Not by our good works
In these places, the Apostle especially touches three things, which must concur and go together in our justification: on God’s part, his great mercy and grace; on Christ’s part, justice, that is, the satisfaction of God’s justice, or the price of our redemption by the offering of his body and shedding of his blood, with fulfilling of the law perfectly and thoroughly; and on our part true and lively faith in the merits of Jesus Christ, which yet is not ours, but by God’s working in us. So in our justification, we find not only God’s mercy and grace, but also his justice, which the Apostle calls “the justice of God” (Romans 3:21-22, 25-26), and which consists in paying our ransom, and fulfilling the Law. So the grace of God does not exclude the justice of God in our justification, but only excludes human justice, that is to say, the righteousness of our works, as if they could be meritorious and earn our justification.

Therefore, St. Paul declares here nothing on our part, concerning our justification, but only a true and lively faith, which nevertheless is the gift of God, and not our work alone, without God. And yet that faith does not exclude repentance, hope, love, dread, and the fear of God, to be joined with faith in everyone who is justified. But it does exclude them from the role of justifying. So that although they are all present together in the one who is justified, yet they do not themselves justify us.

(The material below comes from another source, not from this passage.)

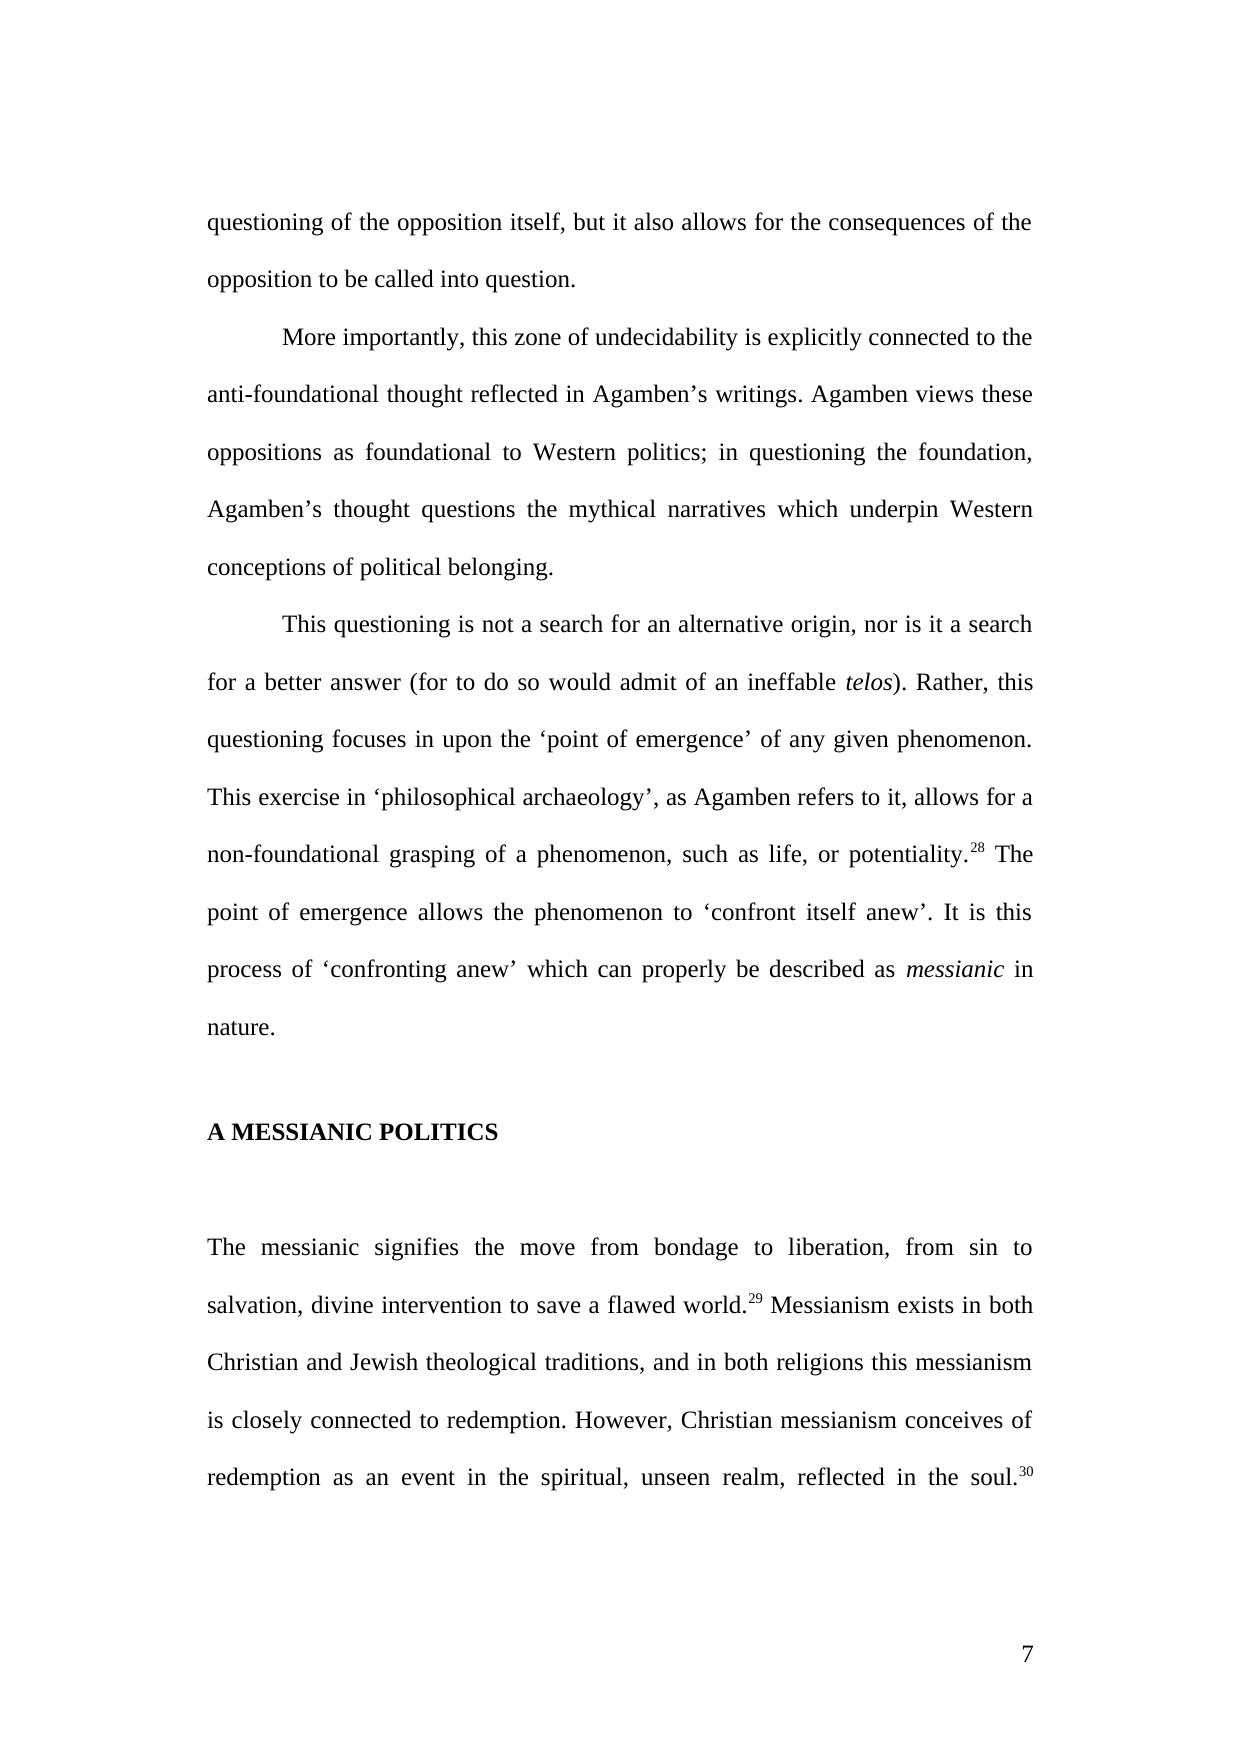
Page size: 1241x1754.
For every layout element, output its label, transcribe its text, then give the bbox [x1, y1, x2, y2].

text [207, 1232, 1033, 1491]
text A MESSIANIC POLITICS [207, 1117, 1033, 1146]
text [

Nor does faith exclude the righteousness of our good works, which are necessarily to be done afterwards out of duty towards God. For we are very much bound to serve God, in doing good deeds, commanded by him in his holy Scripture, all the days of our life. But it excludes them in the sense that we may not do them with this intent: to be made good by doing them. For all the good works that we can do are imperfect, and therefore not able to deserve our justification. But our justification comes freely by the mere mercy of God, and of such great and free mercy that whereas no-one in the world was able of themselves to pay any part towards their ransom, it pleased our heavenly Father of his infinite mercy, without us deserving any of it, to prepare for us the most precious jewels of Christ’s body and blood, whereby our ransom might be fully paid, the Law fulfilled, and his justice fully satisfied. So that Christ is now the righteousness of all those who truly believe in him. He, for them, paid their ransom by his death. He, for them, fulfilled the Law in his life. So that now in him, and by him, every true Christian may be called a fulfiller of the Law, because that which their infirmity lacked, Christ’s justice has supplied.